╭─ Given text
Lesson Seven: Multiplication and Addition

Now we know how to combine two numbers with multiplication, and we know how to combine two numbers with addition, but how do multiplication and addition interact?

Multiplication First:

It is an unfortunate truth that multiplication and addition do not get along as well with each other as addition gets along with addition and multiplication gets along with multiplication. Since both are associative 2+3+4 is unambiguously 9, and 2*3*4 is unambiguously 24. However 2+3*4 takes different values depending on if you interpret it as (2+3)*4, which is 20, or 2+(3*4), which is 14. So, to resolve this ambiguity, we decree that multiplication occurs before addition. This is a common convention upon which we agree, rather than a mathematical truth which we discover, but we should stick with it nonetheless. So, things within parenthesis happen before things outside of them and multiplication happens before addition, these are conventions by which we must agree to live.
╰─
╭─ Extracted material
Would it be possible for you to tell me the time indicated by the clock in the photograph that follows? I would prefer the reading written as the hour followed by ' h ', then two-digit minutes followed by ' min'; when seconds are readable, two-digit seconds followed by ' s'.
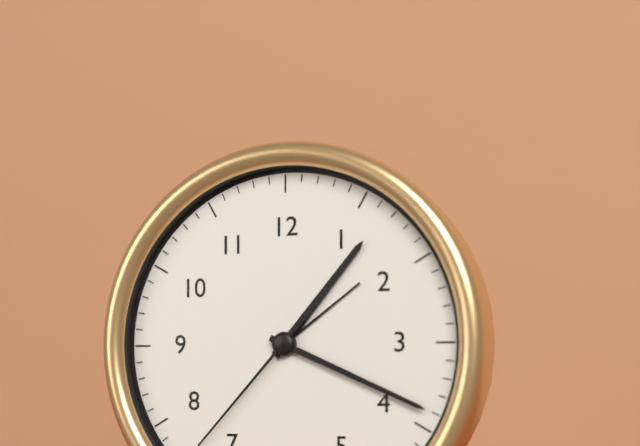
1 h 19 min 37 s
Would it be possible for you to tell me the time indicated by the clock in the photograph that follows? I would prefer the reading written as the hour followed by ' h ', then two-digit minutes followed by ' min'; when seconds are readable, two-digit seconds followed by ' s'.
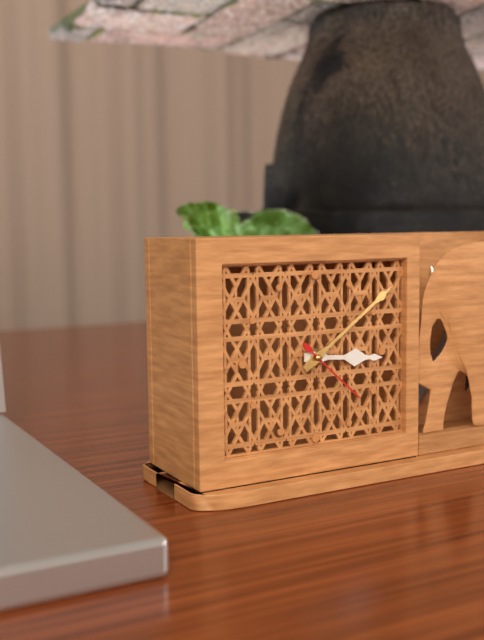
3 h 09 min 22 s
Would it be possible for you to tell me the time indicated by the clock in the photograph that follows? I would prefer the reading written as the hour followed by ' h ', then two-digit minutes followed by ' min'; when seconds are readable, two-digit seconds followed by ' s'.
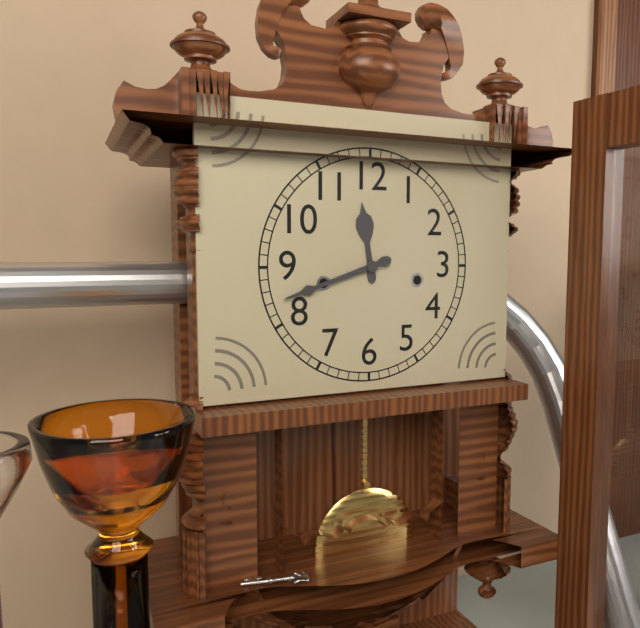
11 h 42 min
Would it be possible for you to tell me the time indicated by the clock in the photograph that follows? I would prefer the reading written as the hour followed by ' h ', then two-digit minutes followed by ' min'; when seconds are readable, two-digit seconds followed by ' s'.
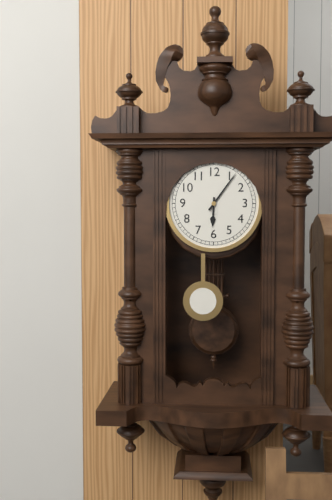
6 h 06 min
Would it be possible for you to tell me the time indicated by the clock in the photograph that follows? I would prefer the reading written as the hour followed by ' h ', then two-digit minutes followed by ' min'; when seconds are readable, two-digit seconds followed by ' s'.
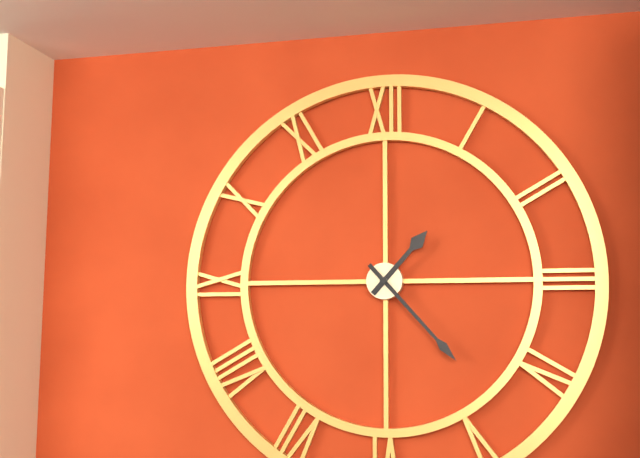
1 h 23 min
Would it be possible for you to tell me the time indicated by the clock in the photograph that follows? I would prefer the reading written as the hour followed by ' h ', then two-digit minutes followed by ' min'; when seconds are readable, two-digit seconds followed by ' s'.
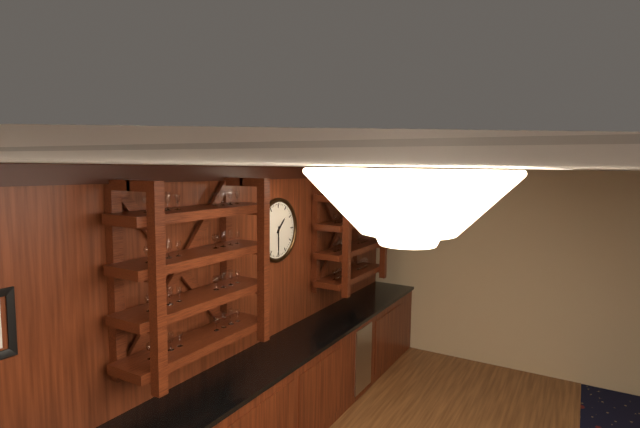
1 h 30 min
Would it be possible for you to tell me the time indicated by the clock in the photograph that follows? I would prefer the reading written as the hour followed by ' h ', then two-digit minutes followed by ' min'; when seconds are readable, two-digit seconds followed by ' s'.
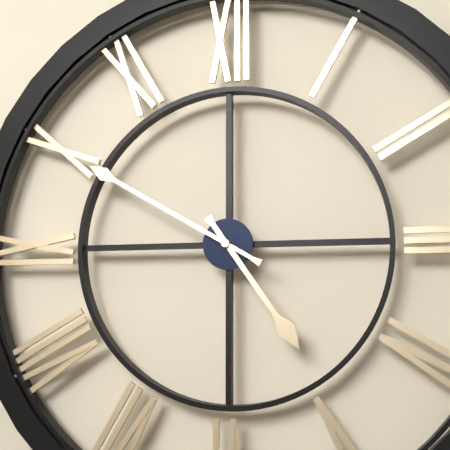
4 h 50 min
╰─
╭─ Extracted material
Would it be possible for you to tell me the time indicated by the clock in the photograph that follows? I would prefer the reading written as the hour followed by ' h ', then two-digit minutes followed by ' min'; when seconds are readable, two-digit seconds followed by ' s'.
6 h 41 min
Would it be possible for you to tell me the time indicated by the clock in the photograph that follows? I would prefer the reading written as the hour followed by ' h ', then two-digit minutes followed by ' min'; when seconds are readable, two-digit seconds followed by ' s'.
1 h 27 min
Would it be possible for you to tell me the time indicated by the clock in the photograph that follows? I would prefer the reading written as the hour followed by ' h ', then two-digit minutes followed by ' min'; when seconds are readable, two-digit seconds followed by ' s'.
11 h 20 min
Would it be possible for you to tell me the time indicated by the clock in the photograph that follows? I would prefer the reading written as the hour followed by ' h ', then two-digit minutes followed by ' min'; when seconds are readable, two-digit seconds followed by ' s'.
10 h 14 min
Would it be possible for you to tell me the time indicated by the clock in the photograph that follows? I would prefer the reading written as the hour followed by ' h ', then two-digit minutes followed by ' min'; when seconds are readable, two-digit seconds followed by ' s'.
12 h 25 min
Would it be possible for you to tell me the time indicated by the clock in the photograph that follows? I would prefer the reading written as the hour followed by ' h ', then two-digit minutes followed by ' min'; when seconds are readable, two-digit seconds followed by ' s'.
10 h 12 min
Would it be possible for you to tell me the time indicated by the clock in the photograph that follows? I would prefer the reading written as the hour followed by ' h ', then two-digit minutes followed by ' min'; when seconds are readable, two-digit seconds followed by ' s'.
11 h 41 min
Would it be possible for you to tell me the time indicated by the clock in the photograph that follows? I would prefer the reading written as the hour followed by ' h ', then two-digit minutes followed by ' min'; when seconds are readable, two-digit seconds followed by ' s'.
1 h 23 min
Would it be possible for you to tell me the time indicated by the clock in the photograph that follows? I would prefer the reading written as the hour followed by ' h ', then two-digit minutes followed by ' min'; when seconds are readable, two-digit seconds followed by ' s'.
╰─
[To do]:
(a) In the lesson on multiplication and addition, what convention is decreed to resolve the ambiguity in an expression such as 2+3*4?
(b) Continue the lesson on multiplication and addition from its last sentence.
The listing of clock readings plays no part in this work.

[Answers for the exercise]:
(a) Multiplication occurs before addition.

(b)
Distribution

The other interesting way in which addition and multiplication interact is called distribution. Consider 2(3+4), which is 2*7 or 14. This is the same value as 2*3+2*4 which, since we know to multiply before we add, is 6+8 or still 14. This is not a coincidence, when we switch from doing addition first to doing multiplication first, we must make sure that we multiply both values in the sum by 2. Consider if you had two bank accounts, into one you deposited a certain amount of money each month to save up for a vacation, and into the other you deposited a different amount of money to save for a rainy day. If, after three months, you wished to know how much money was in the accounts total, you could find out in two different ways. You could first figure out how much you deposited each month, by adding the amounts going into each account together, then multiply this monthly deposit size by 3, this way you add first. You could also figure out how much money was in each account individually after three months, by multiplying the deposit to each account by 3 separately, then add these account totals together to obtain the overall total, this way you multiply first. Notice that in the second case, the amount of money you put into the first account must be multiplied by 3 and the amount you put into the second account must be multiplied by 3, we say that the 3 is distributed to each of them.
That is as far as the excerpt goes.